» What is being asked
Set down each entry exactly as given; pictures should not appear in the copy.

[Difference listings]
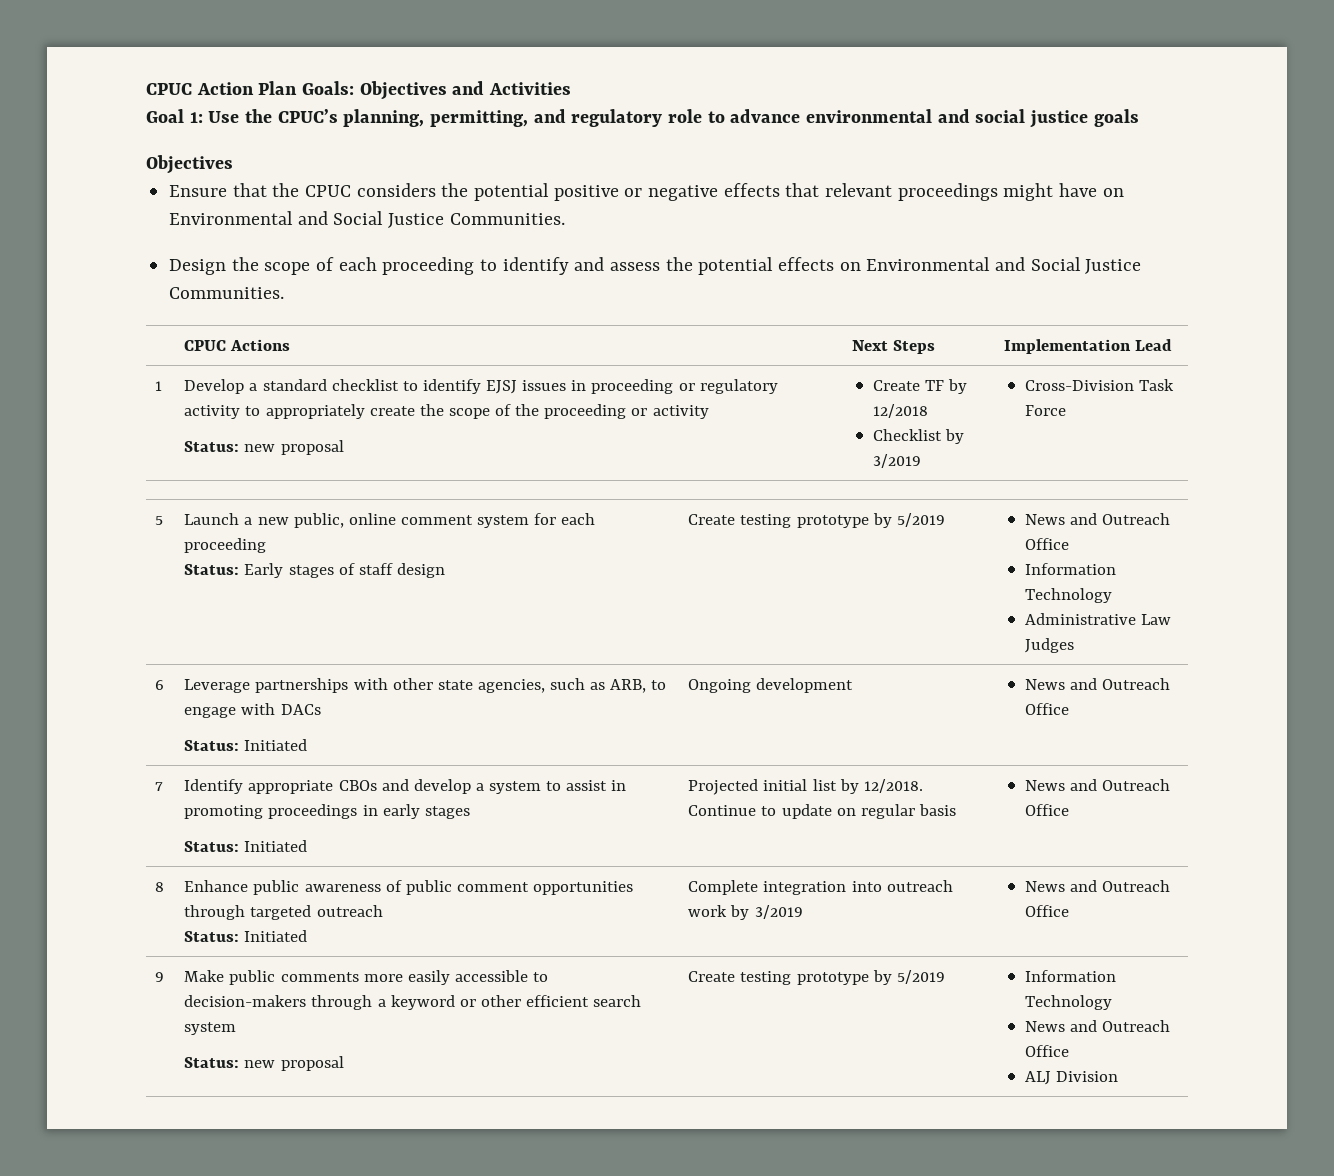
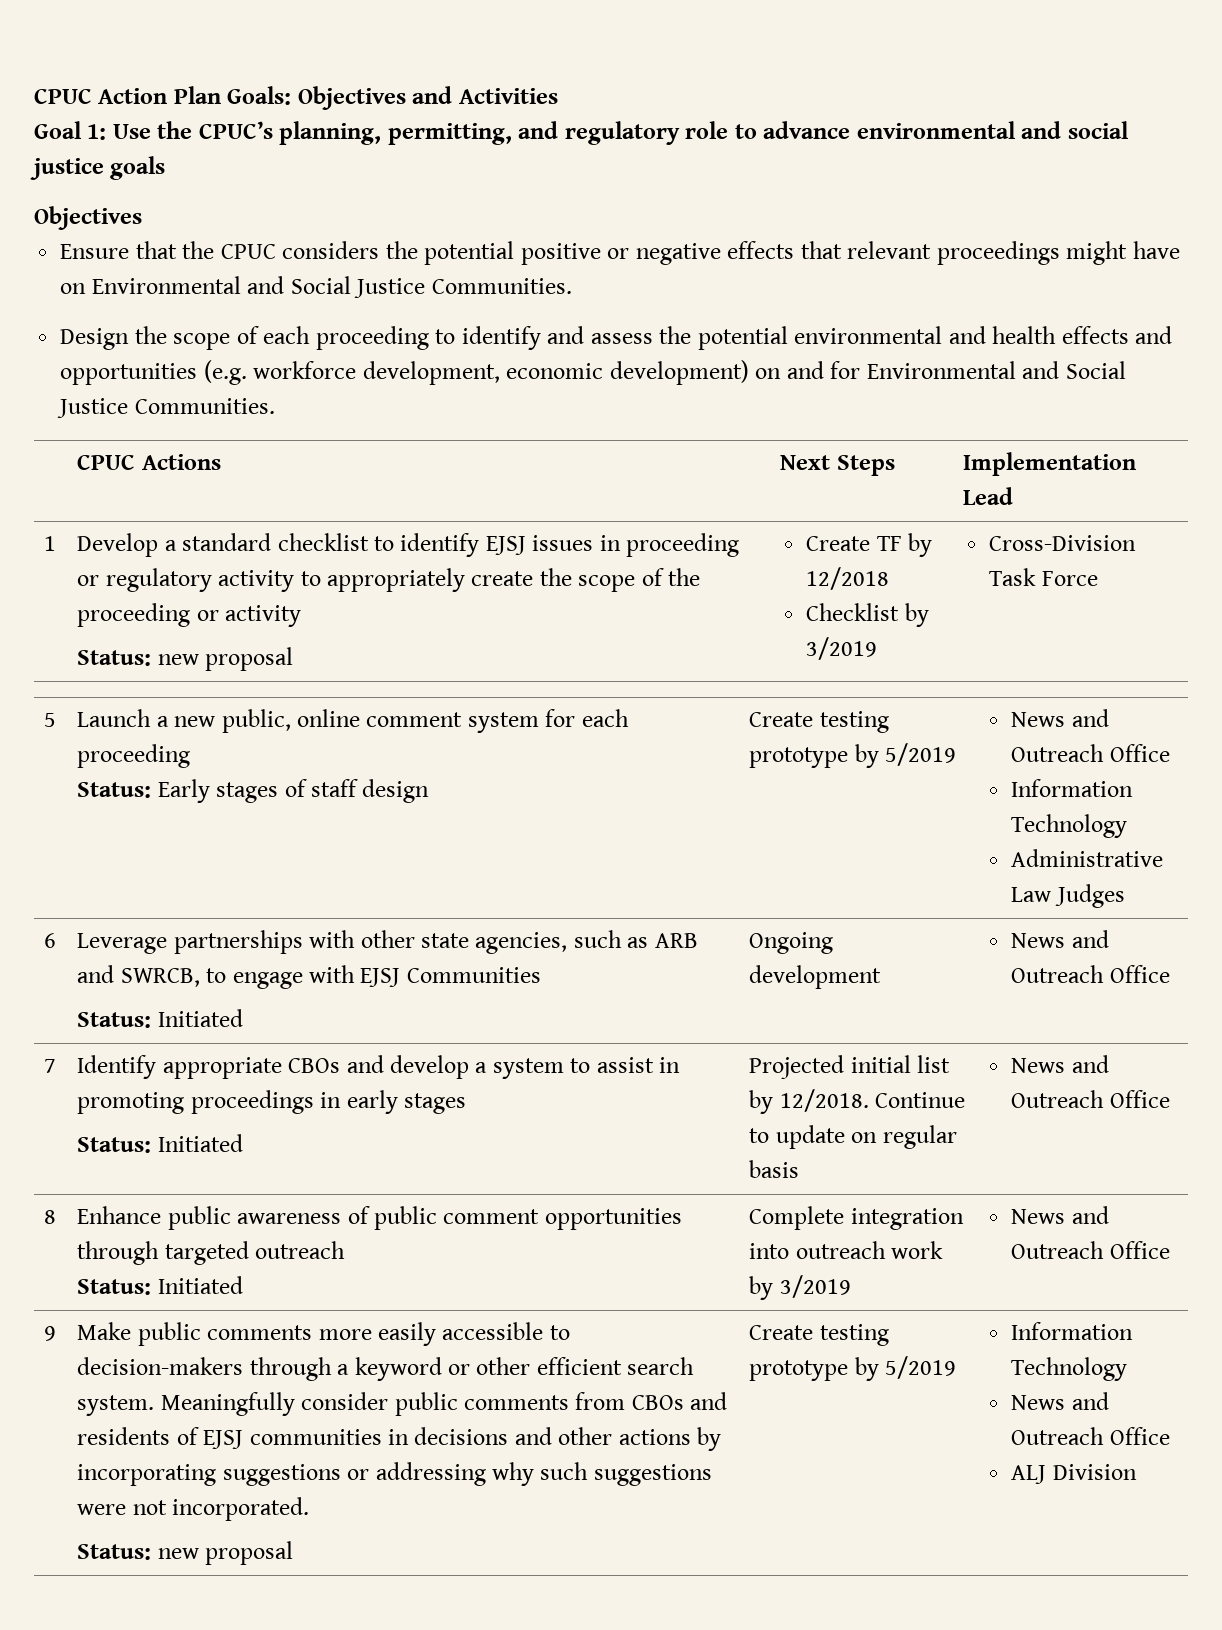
[778,257,861,271] effects on -> [794,326,1173,344] [60,360,861,385] environmental and health effects and opportunities (e.g. workforce development, economic development) on and for
[610,679,647,693] ARB, -> [654,933,698,948] [77,965,200,987] ARB and SWRCB,
[280,704,321,715] DACs -> [360,967,541,987] EJSJ Communities
[184,1022,237,1035] system -> [77,1392,728,1416] [77,1427,722,1451] [77,1462,712,1486] [77,1497,310,1521] system. Meaningfully consider public comments from CBOs and residents of EJSJ communities in decisions and other actions by incorporating suggestions or addressing why such suggestions were not incorporated.

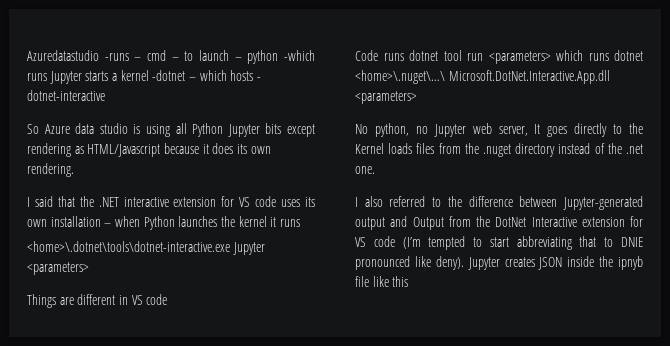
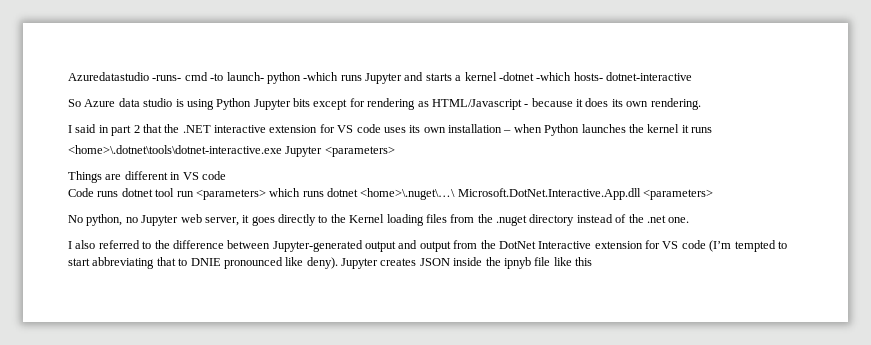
[104,50,242,61] -runs – cmd – to launch – -> [152,72,264,81] -runs- cmd -to launch-
(82, 77) none -> [404,72,424,81] and
[188,70,261,81] – which hosts - -> [536,72,603,81] -which hosts-
[175,123,187,134] all -> (214, 104) none
(315, 130) none -> [349,98,365,107] for
(161, 150) none -> [524,104,529,107] -
(53, 201) none -> [98,125,140,136] in part 2
[534,124,541,134] It -> [242,215,250,223] it
[388,143,413,154] loads -> [386,214,424,226] loading
[412,217,444,230] Output -> [419,241,451,252] output

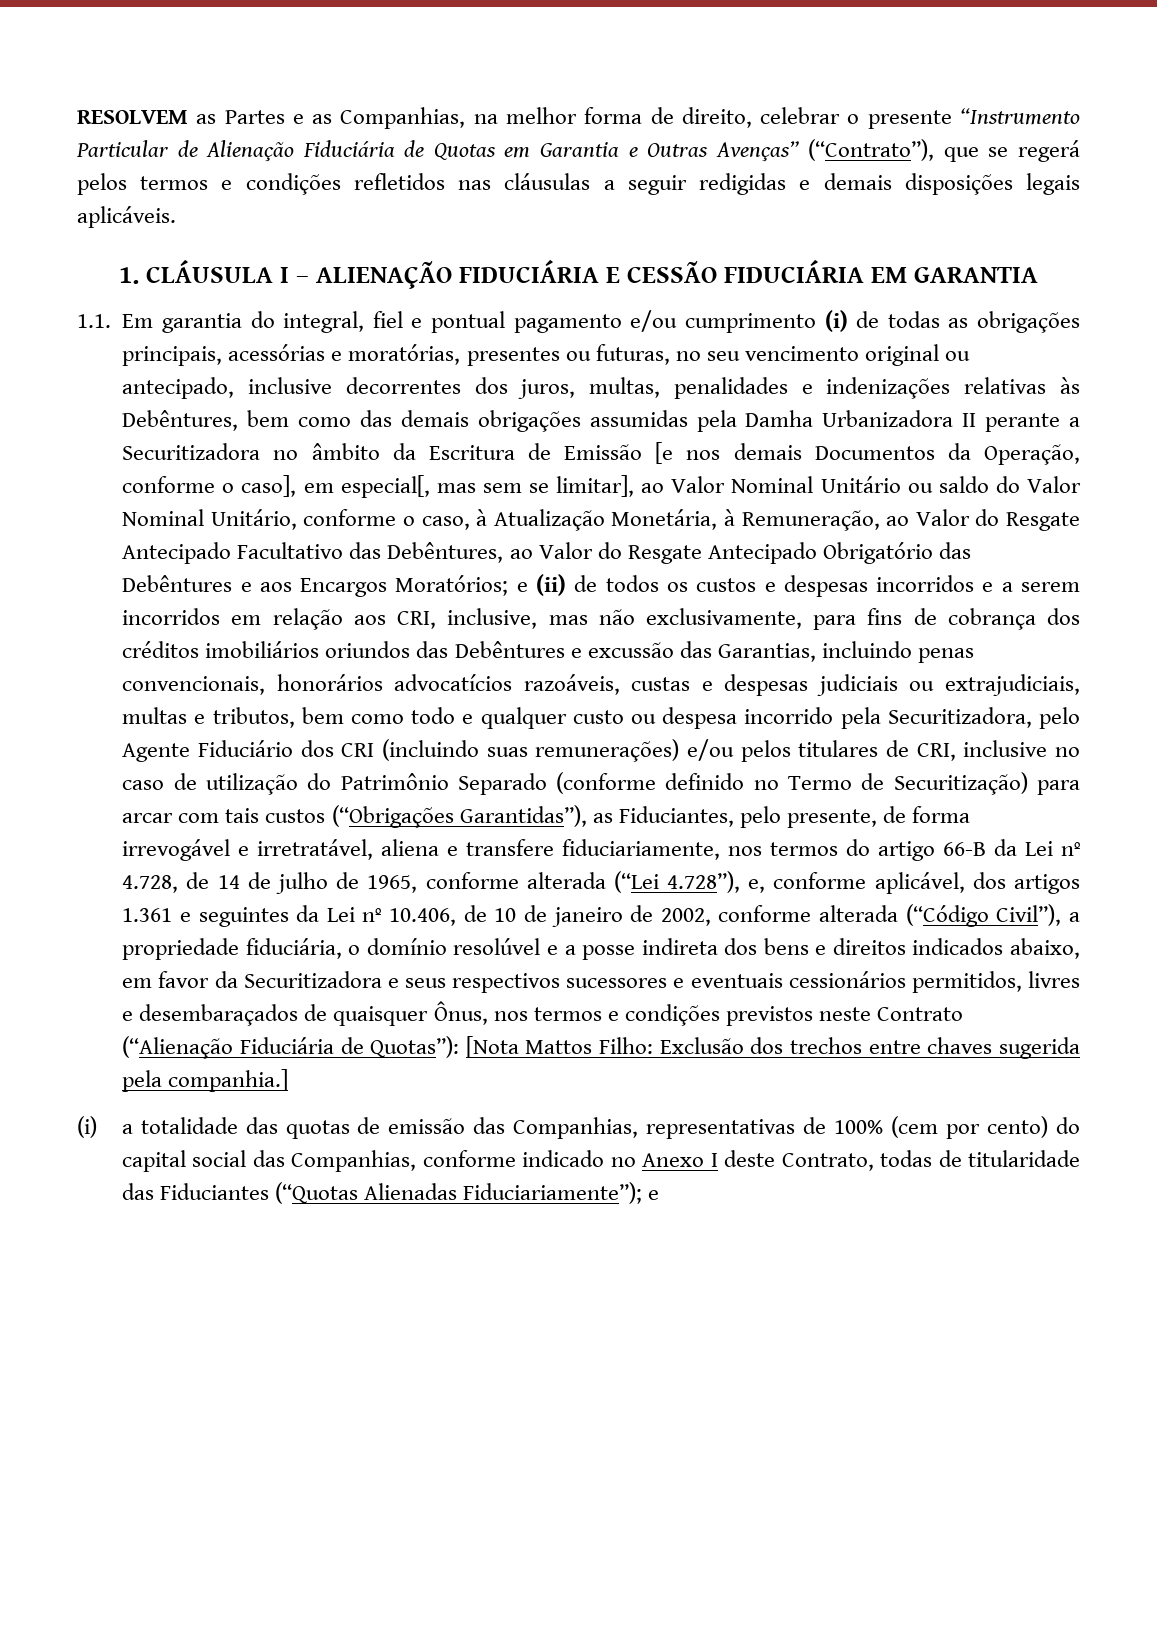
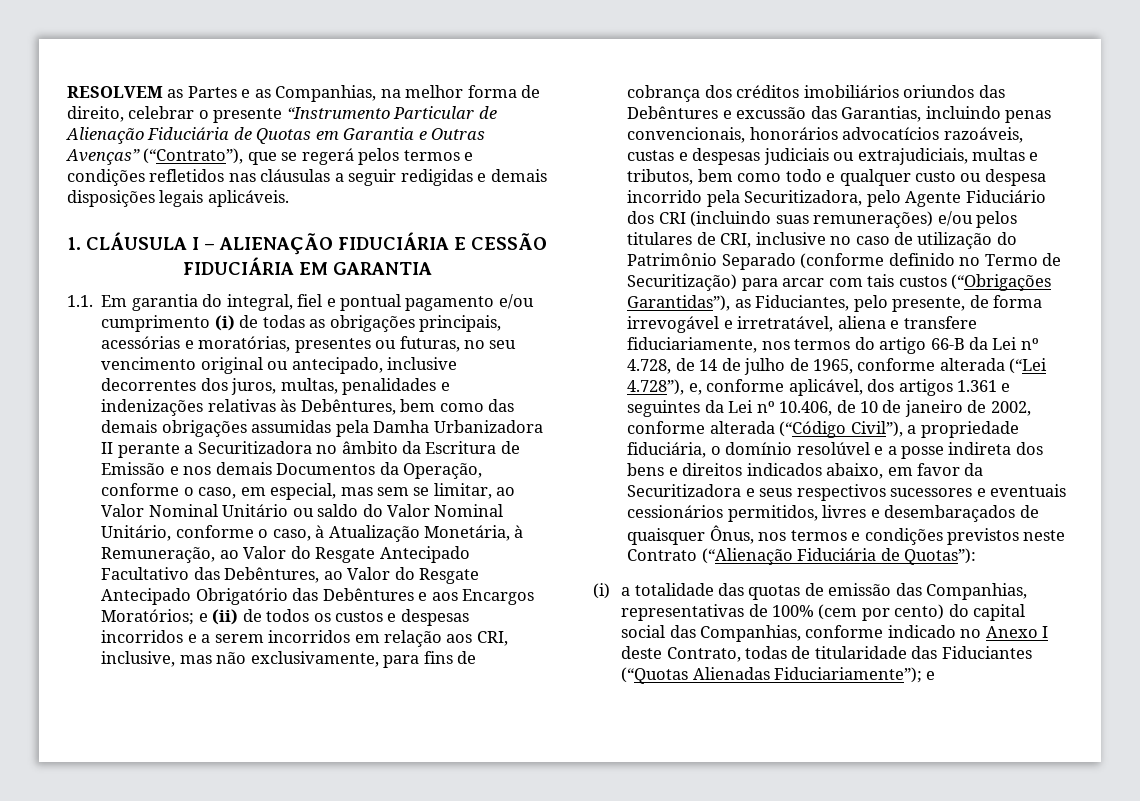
[655,442,674,464] [e -> [169,466,179,475] e
[241,475,430,498] caso], em especial[, -> [198,483,337,500] caso, em especial,
[556,475,635,497] limitar], -> [433,483,492,499] limitar,
[465,1036,1081,1059] [122,1069,289,1092] [Nota Mattos Filho: Exclusão dos trechos entre chaves sugerida pela companhia.] -> (977, 556) none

» Reply to the task
[778,257,861,271] effects on -> [794,326,1173,344] [60,360,861,385] environmental and health effects and opportunities (e.g. workforce development, economic development) on and for
[610,679,647,693] ARB, -> [654,933,698,948] [77,965,200,987] ARB and SWRCB,
[280,704,321,715] DACs -> [360,967,541,987] EJSJ Communities
[184,1022,237,1035] system -> [77,1392,728,1416] [77,1427,722,1451] [77,1462,712,1486] [77,1497,310,1521] system. Meaningfully consider public comments from CBOs and residents of EJSJ communities in decisions and other actions by incorporating suggestions or addressing why such suggestions were not incorporated.

[104,50,242,61] -runs – cmd – to launch – -> [152,72,264,81] -runs- cmd -to launch-
(82, 77) none -> [404,72,424,81] and
[188,70,261,81] – which hosts - -> [536,72,603,81] -which hosts-
[175,123,187,134] all -> (214, 104) none
(315, 130) none -> [349,98,365,107] for
(161, 150) none -> [524,104,529,107] -
(53, 201) none -> [98,125,140,136] in part 2
[534,124,541,134] It -> [242,215,250,223] it
[388,143,413,154] loads -> [386,214,424,226] loading
[412,217,444,230] Output -> [419,241,451,252] output

[655,442,674,464] [e -> [169,466,179,475] e
[241,475,430,498] caso], em especial[, -> [198,483,337,500] caso, em especial,
[556,475,635,497] limitar], -> [433,483,492,499] limitar,
[465,1036,1081,1059] [122,1069,289,1092] [Nota Mattos Filho: Exclusão dos trechos entre chaves sugerida pela companhia.] -> (977, 556) none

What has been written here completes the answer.